Governor Fauzi Bowo said the government would use a Rp 3.8 trillion (US$412.5 million) loan from the Japan International Cooperation Agency (JICA) for the initial construction of pipes and the plant.

"We chose a foreign loan because the private sector cannot afford to fund an infrastructure project of this scale," he said after meeting with representatives from the Public Works Ministry at City Hall on Friday.

The city will foot Rp 700 billion of the total cost.

Susmono, the director of environmental health division at the Public Works Ministry, said the plant would turn liquid waste, including from septic tanks, kitchens and bathrooms, into raw water before flushing it away into nearby rivers or dams.

"Houses that are connected to the sewage system will have dry ditches. The ditches will only channel rainwater," he said.

Fauzi said the city and the government would need to review a master plan of the first phase of the project, which is expected to start in the middle of 2011 be operational by 2020.

Fauzi said in the first stage of the project, a team from the city and the government would construct the central zone project that would run from Setia Budi in Central Jakarta to a plant in North Jakarta.

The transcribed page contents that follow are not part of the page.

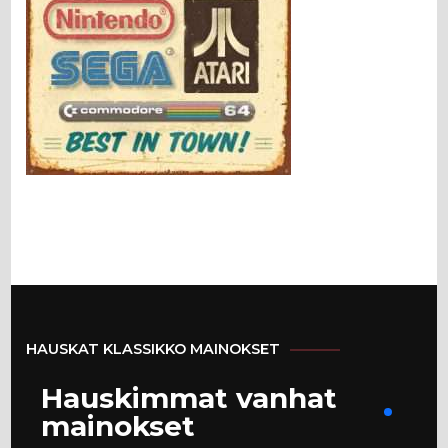
HAUSKAT KLASSIKKO MAINOKSET
Hauskimmat vanhat
mainokset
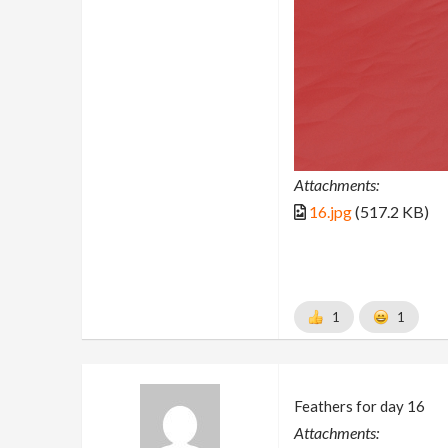
Attachments:
16.jpg
(517.2 KB)
1
1
Feathers for day 16
Attachments:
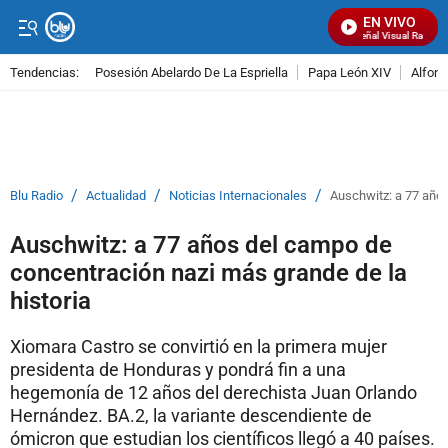
EN VIVO
Señal Visual Radio
Tendencias:
Posesión Abelardo De La Espriella
Papa León XIV
Alfons
PUBLICIDAD
/
/
/
Blu Radio
Actualidad
Noticias Internacionales
Auschwitz: a 77 años
Auschwitz: a 77 años del campo de
concentración nazi más grande de la
historia
Xiomara Castro se convirtió en la primera mujer
presidenta de Honduras y pondrá fin a una
hegemonía de 12 años del derechista Juan Orlando
Hernández. BA.2, la variante descendiente de
ómicron que estudian los científicos llegó a 40 países.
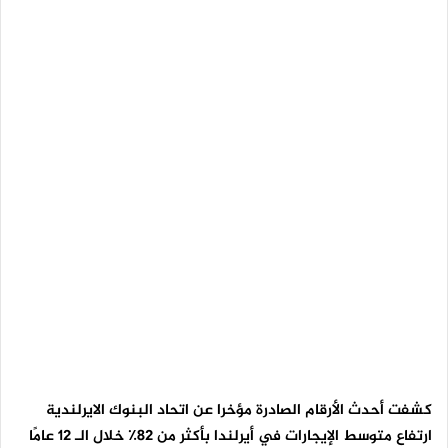
كشفت أحدث الأرقام الصادرة مؤخرا عن اتحاد البنوك الايرلندية
ارتفاع متوسط ​​الإيجارات في أيرلندا بأكثر من 82٪ خلال الـ 12 عامًا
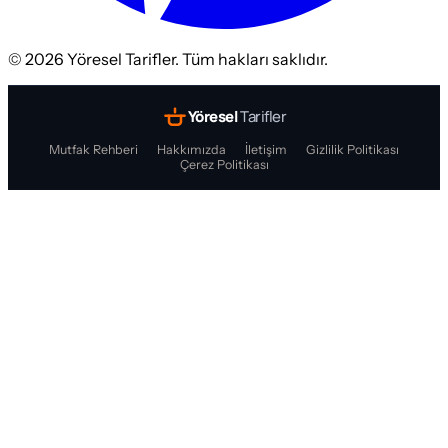
©
2026
Yöresel Tarifler. Tüm hakları saklıdır.
Yöresel
Tarifler
Mutfak Rehberi
Hakkımızda
İletişim
Gizlilik Politikası
Çerez Politikası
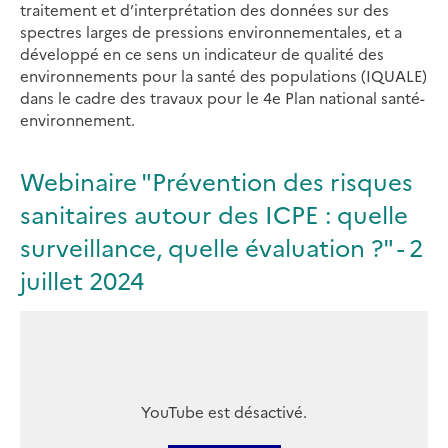
traitement et d’interprétation des données sur des
spectres larges de pressions environnementales, et a
développé en ce sens un indicateur de qualité des
environnements pour la santé des populations (IQUALE)
dans le cadre des travaux pour le 4e Plan national santé-
environnement.
Webinaire "Prévention des risques
sanitaires autour des ICPE : quelle
surveillance, quelle évaluation ?" - 2
juillet 2024
YouTube est désactivé.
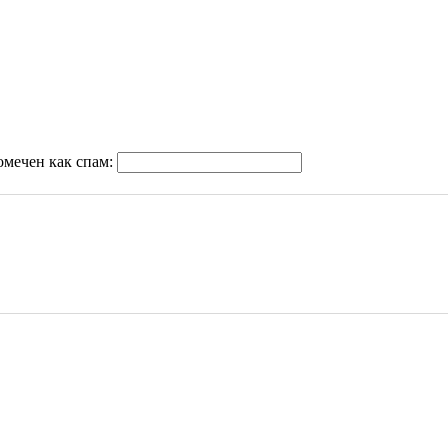
омечен как спам:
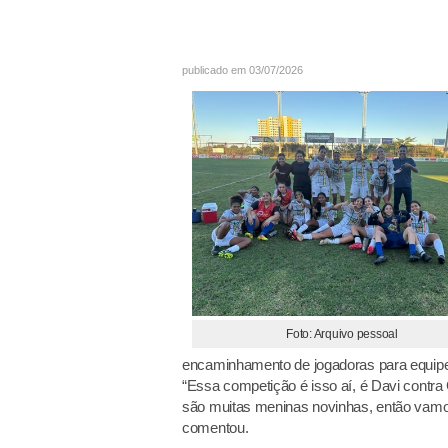
publicado em 03/07/2026
Foto: Arquivo pessoal
encaminhamento de jogadoras para equipes
“Essa competição é isso aí, é Davi contra 
são muitas meninas novinhas, então vamos 
comentou.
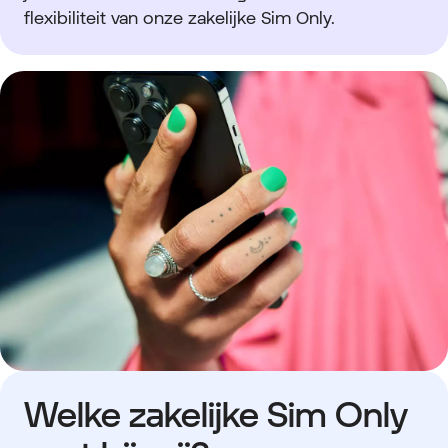
flexibiliteit van onze zakelijke Sim Only.
Welke zakelijke Sim Only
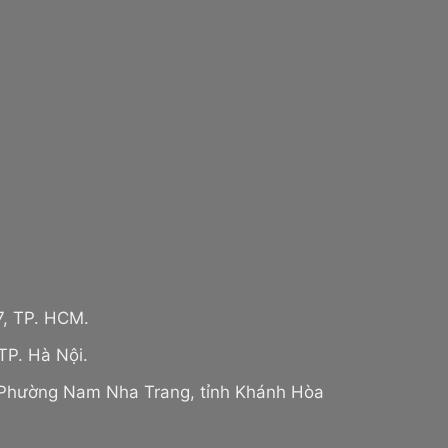
7, TP. HCM.
TP. Hà Nội.
 Phường Nam Nha Trang, tỉnh Khánh Hòa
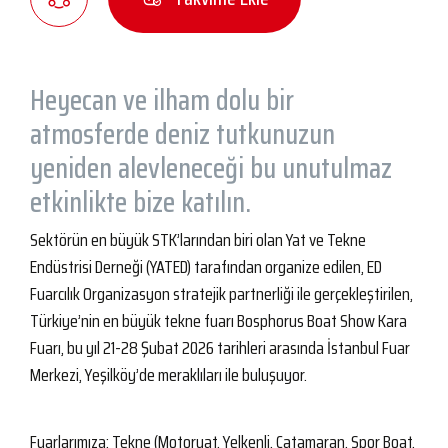
Heyecan ve ilham dolu bir
atmosferde deniz tutkunuzun
yeniden alevleneceği bu unutulmaz
etkinlikte bize katılın.
Sektörün en büyük STK’larından biri olan Yat ve Tekne
Endüstrisi Derneği (YATED) tarafından organize edilen, ED
Fuarcılık Organizasyon stratejik partnerliği ile gerçekleştirilen,
Türkiye’nin en büyük tekne fuarı Bosphorus Boat Show Kara
Fuarı, bu yıl 21-28 Şubat 2026 tarihleri arasında İstanbul Fuar
Merkezi, Yeşilköy’de meraklıları ile buluşuyor.
Fuarlarımıza; Tekne (Motoryat, Yelkenli, Catamaran, Spor Boat,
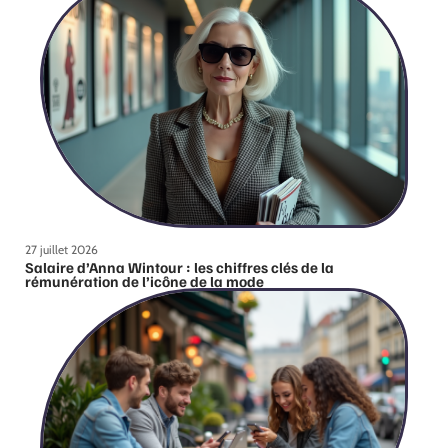
27 juillet 2026
Salaire d’Anna Wintour : les chiffres clés de la
rémunération de l’icône de la mode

He said the team had not decided on the plant's location, saying they were still considering the options of an area near Pluit dam and Muara Angke, North Jakarta.

The central zone would use a 1.8-meter diameter pipe from Setia Budi that would be pumped to the plant, he said.

"The first phase of the project can only serve 700,000 people, or some 10 percent of the capacity," Fauzi said.

Despite the small capacity, he said the construction of the main pipes would be the milestone of the project, as it would make construction of the rest of the system easier.

The next project would be the northwest zone, running from Gunung Sahari in Central Jakarta to Sunter in North Jakarta. The southwest zone would run from Palmerah to Kebon Jeruk in West Jakarta, he said.

Fauzi added that he was optimistic that by 2030, the capacity of the sewage system would reach 25 percent after these two zones were completed.

Ahmad Haryadi, the deputy governor overseeing city spatial and environment planning, said the team had not calculated the cost for the whole project, including the second phase.

"The easiest calculation was the central zone," he said.

Susmono said the tunneling sewage system was a national project started in 15 cities.

He said the pilot project for the system was being applied in 11 cities, including Jakarta, Bandung in West Java, Medan in North Sumatra, Yogyakarta, Surakarta in Central Java, Banjarmasin in South Kalimantan and Denpasar in Bali.